Acoustic Array Processing, also known as microphone array processing or array signal processing, is a signal processing technique used in various applications to analyze and enhance acoustic signals captured by an array of microphones or sensors. This technology leverages the spatial diversity of multiple microphones to extract useful information from sound sources, suppress noise, and improve the overall quality of audio signals. Acoustic array processing is commonly used in fields such as audio recording, speech enhancement, noise reduction, and source localization.

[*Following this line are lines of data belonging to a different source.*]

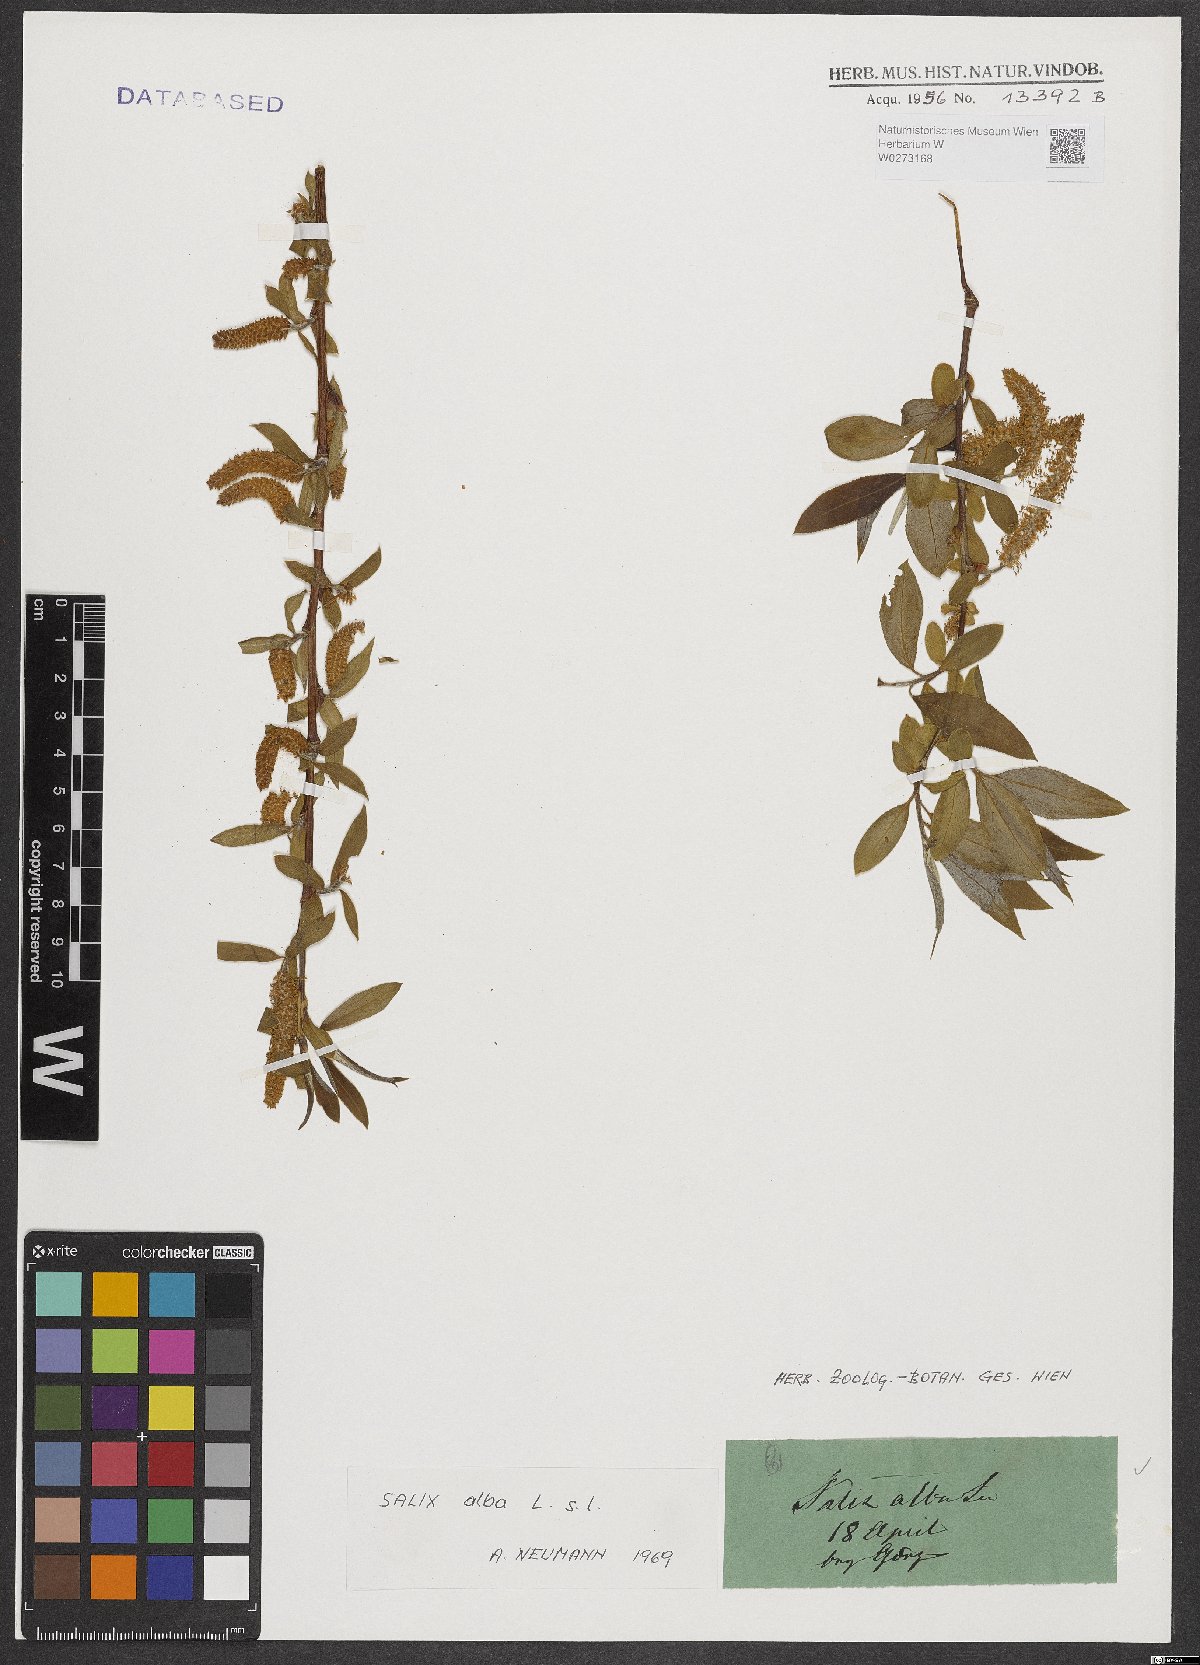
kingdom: Plantae
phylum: Tracheophyta
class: Magnoliopsida
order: Malpighiales
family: Salicaceae
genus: Salix
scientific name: Salix alba
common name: White willow
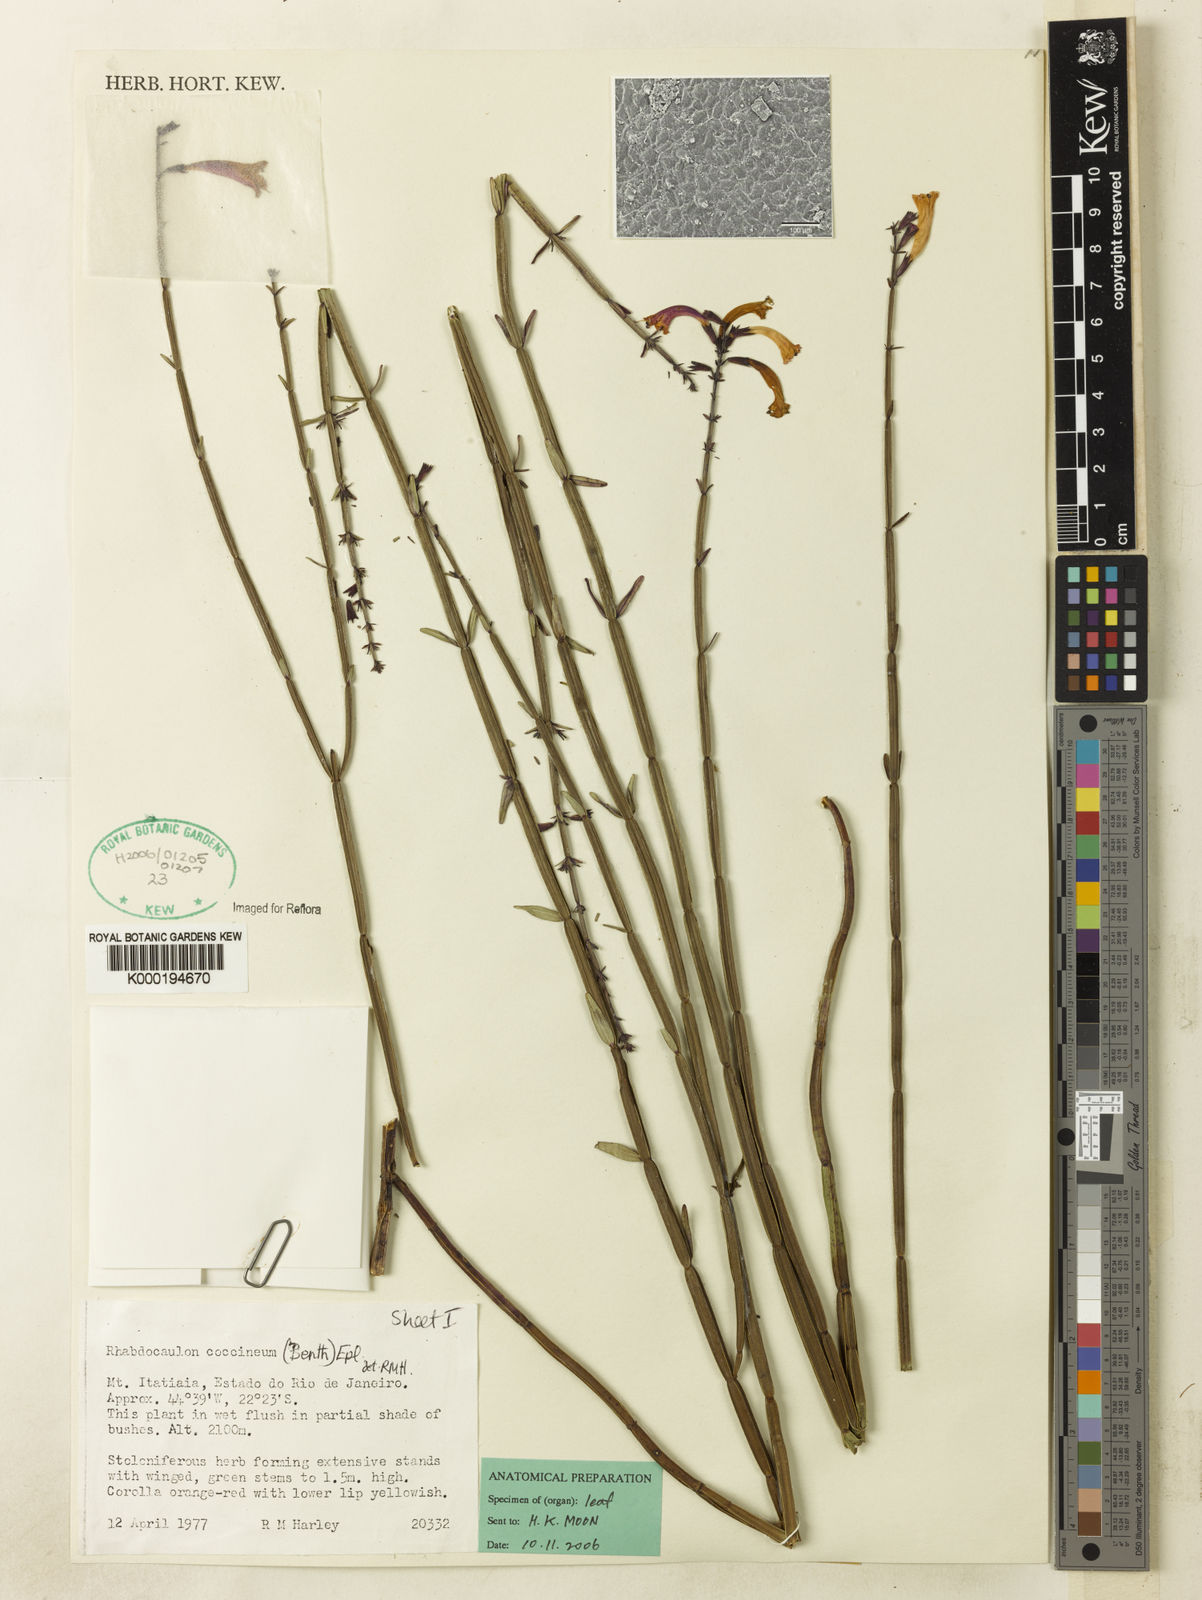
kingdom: Plantae
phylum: Tracheophyta
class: Magnoliopsida
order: Lamiales
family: Lamiaceae
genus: Rhabdocaulon
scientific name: Rhabdocaulon coccineum
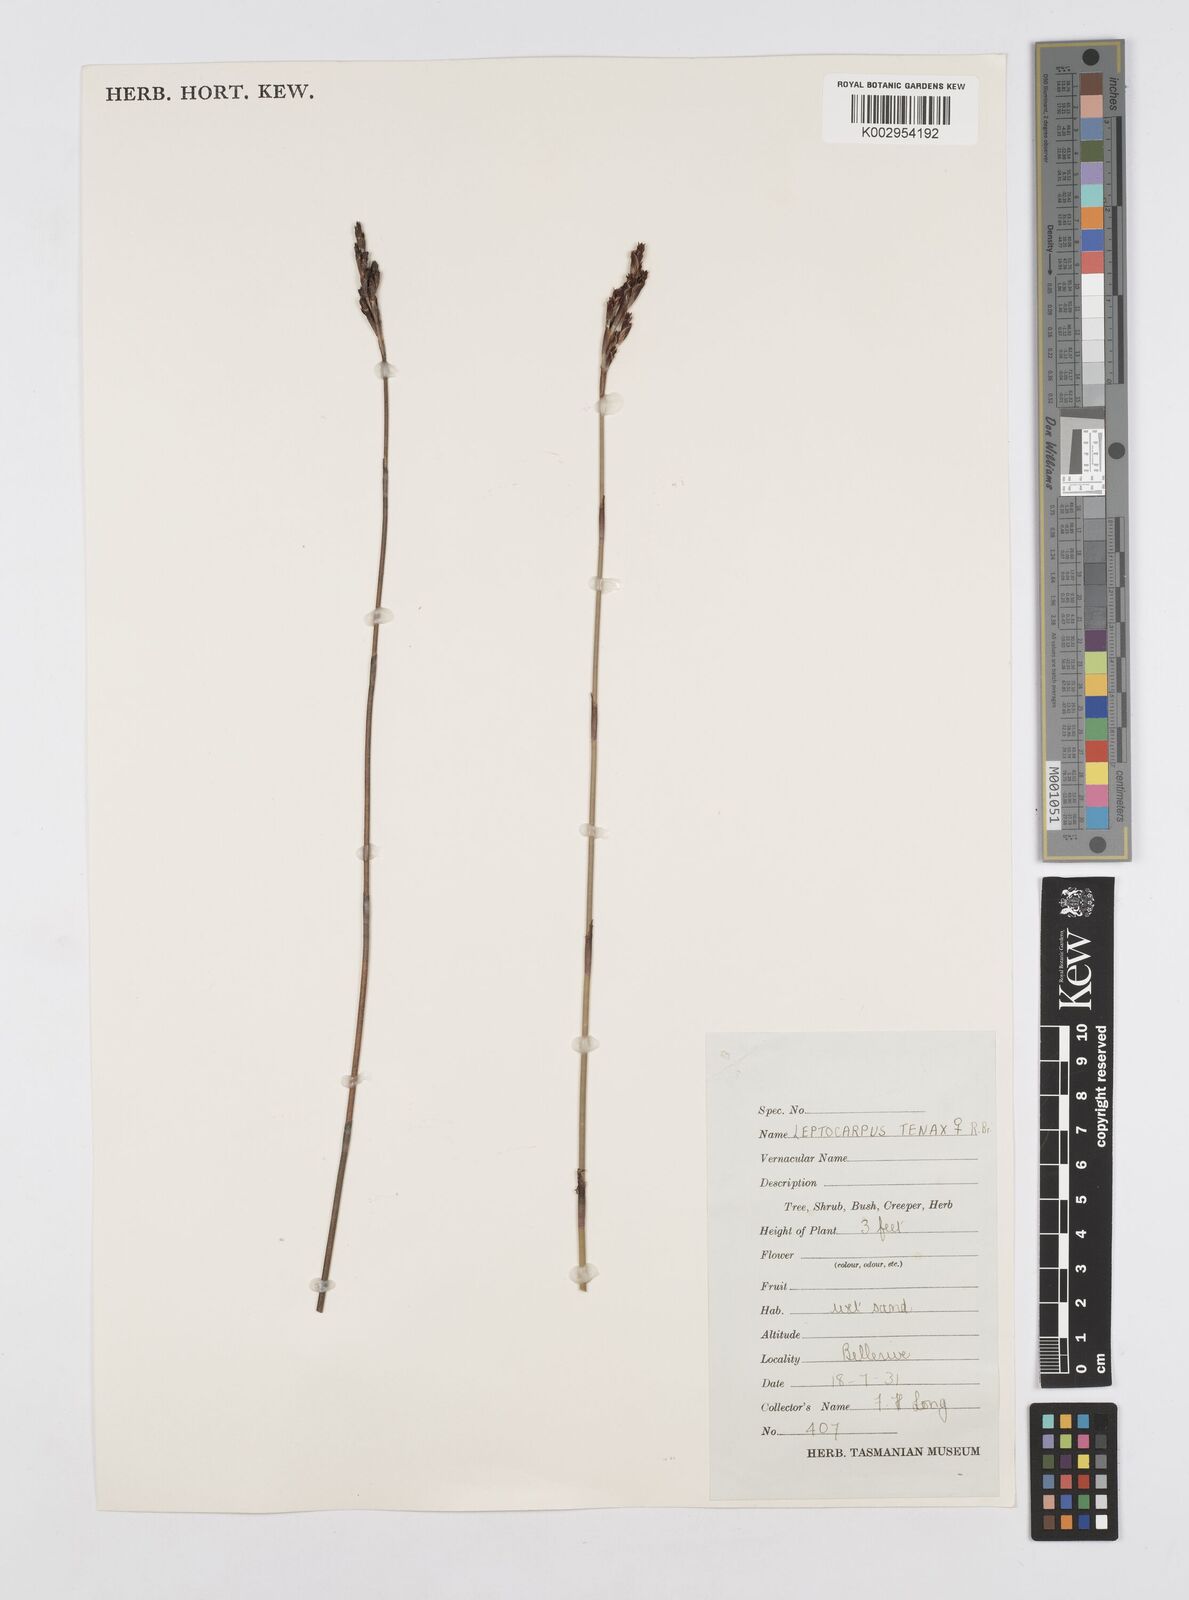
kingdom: Plantae
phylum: Tracheophyta
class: Liliopsida
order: Poales
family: Restionaceae
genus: Leptocarpus
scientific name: Leptocarpus tenax
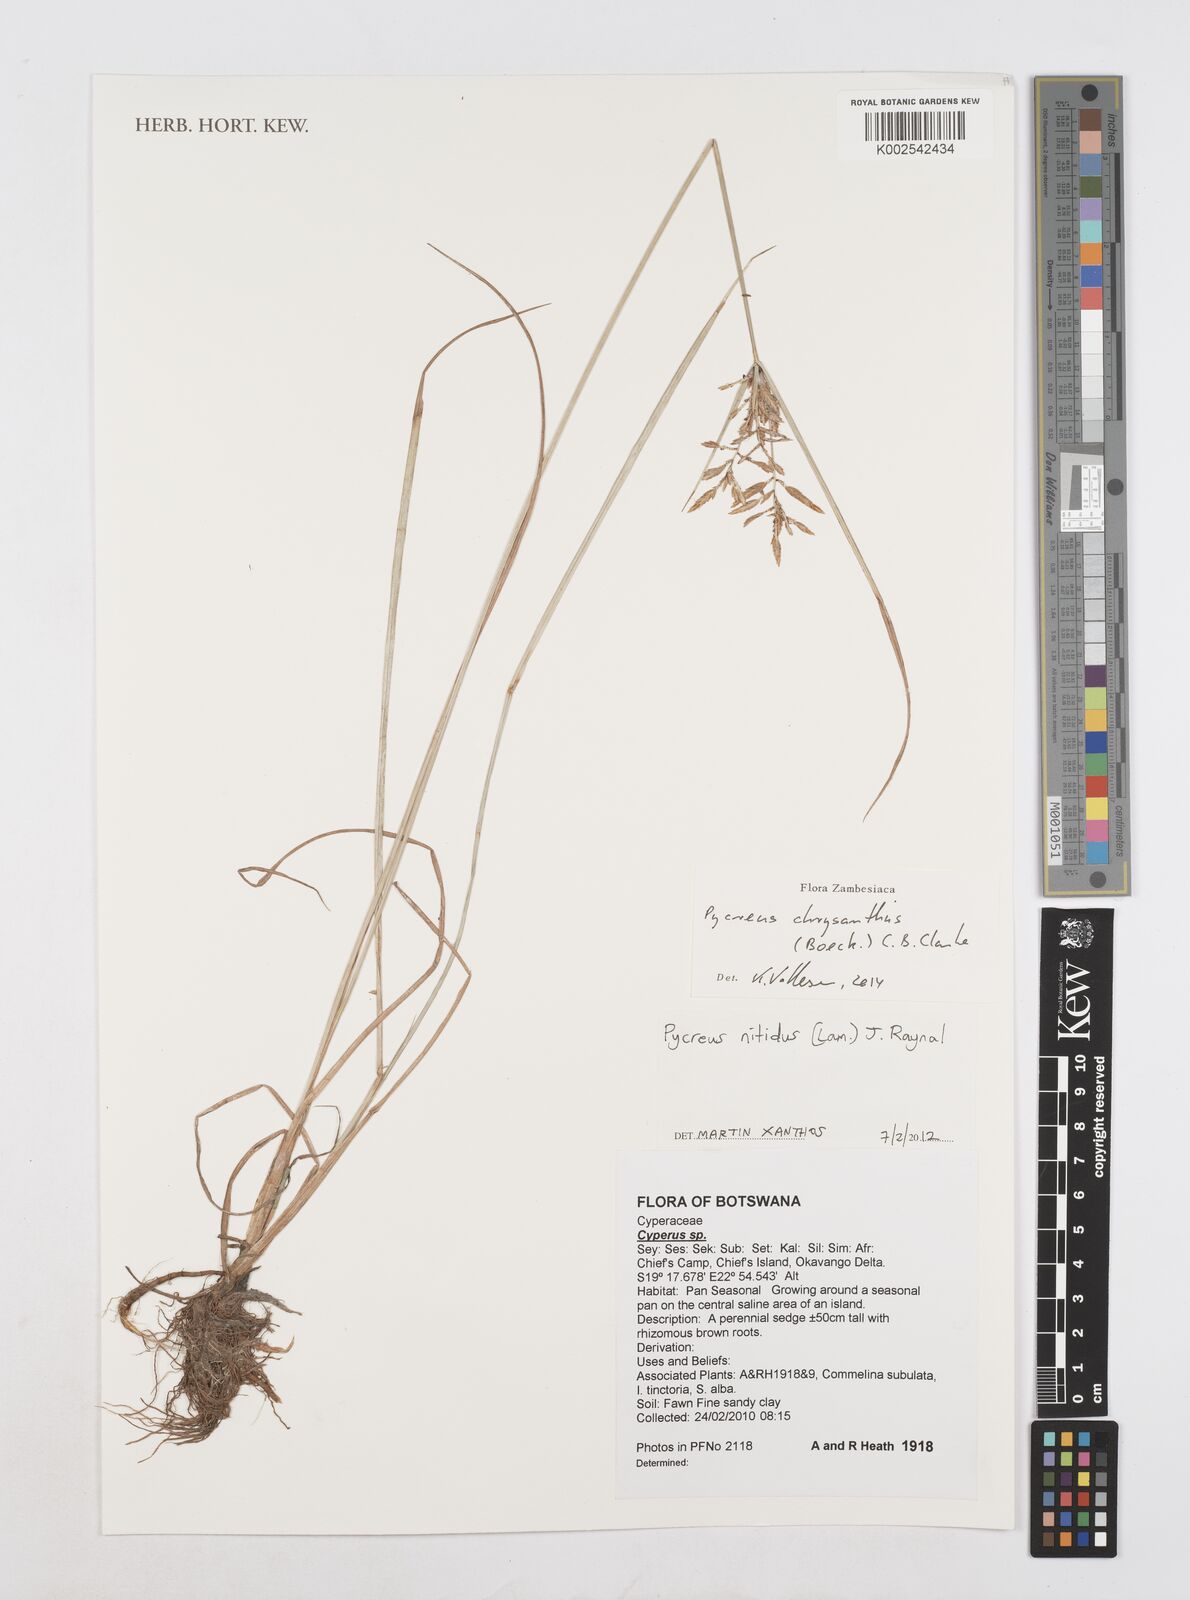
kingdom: Plantae
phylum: Tracheophyta
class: Liliopsida
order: Poales
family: Cyperaceae
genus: Cyperus
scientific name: Cyperus chrysanthus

Drone Detection and Localization using Enhanced Fiber-Optic Acoustic Sensor and Distributed Acoustic Sensing Technology

In recent years, the widespread use of drones has led to serious concerns about safety and privacy. Drone detection using microphone arrays has proven to be a promising method. However, it is challenging for microphones to serve large-scale applications due to the issues of synchronization, complexity, and data management. Moreover, distributed acoustic sensing (DAS) using optical fibers has demonstrated its advantages in monitoring vibrations over long distances but does not have the necessary sensitivity for weak airborne acoustics. In this work, we present, to the best of our knowledge, the first fiber-optic quasi-distributed acoustic sensing demonstration for drone surveillance. We develop enhanced fiber-optic acoustic sensors (FOASs) for DAS to detect drone sound. The FOAS shows an ultra-high measured sensitivity of −101.21 re. 1rad/µPa, as well as the capability for high-fidelity speech recovery. A single DAS can interrogate a series of FOASs over a long distance via optical fiber, enabling intrinsic synchronization and centralized signal processing.We demonstrate the field test of drone detection and localization by concatenating four FOASs as DAS. Both the waveforms and spectral features of the drone sound are recognized. With acoustic field mapping and data fusion, accurate drone localization is achieved with a root-mean-square error (RMSE) of 1.47 degrees. This approach holds great potential in large-scale sound detection applications, such as drone detection or city event monitoring.